**Goal of the exercise:** Find each line in the data below that contains the word "maximum", and copy those lines in full.

**Exercise materials:**
== == ==
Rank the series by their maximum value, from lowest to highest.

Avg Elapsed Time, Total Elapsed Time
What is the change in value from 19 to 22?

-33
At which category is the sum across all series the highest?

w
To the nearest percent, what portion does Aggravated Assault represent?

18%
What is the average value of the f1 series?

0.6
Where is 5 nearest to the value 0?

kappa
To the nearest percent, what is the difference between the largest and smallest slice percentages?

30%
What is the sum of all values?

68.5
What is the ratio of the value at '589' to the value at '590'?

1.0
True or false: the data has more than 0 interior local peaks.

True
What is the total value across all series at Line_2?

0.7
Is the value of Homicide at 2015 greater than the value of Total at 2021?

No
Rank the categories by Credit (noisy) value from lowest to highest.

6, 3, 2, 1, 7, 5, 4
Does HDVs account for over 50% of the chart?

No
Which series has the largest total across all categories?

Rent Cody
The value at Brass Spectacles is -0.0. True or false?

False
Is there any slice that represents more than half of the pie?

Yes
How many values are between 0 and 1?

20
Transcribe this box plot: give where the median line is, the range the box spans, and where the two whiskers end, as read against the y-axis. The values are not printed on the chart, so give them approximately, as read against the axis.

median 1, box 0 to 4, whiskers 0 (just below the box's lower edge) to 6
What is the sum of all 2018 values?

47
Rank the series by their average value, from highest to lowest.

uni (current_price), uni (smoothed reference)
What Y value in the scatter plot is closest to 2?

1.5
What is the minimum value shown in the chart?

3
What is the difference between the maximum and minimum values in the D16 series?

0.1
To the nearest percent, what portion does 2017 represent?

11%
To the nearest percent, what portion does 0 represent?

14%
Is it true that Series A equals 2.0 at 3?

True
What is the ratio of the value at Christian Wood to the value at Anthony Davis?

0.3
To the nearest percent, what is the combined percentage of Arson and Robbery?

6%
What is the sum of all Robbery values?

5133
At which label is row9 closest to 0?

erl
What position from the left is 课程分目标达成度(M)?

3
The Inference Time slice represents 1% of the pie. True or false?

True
== == ==
**Solution to this problem:**
Rank the series by their maximum value, from lowest to highest.
What is the difference between the maximum and minimum values in the D16 series?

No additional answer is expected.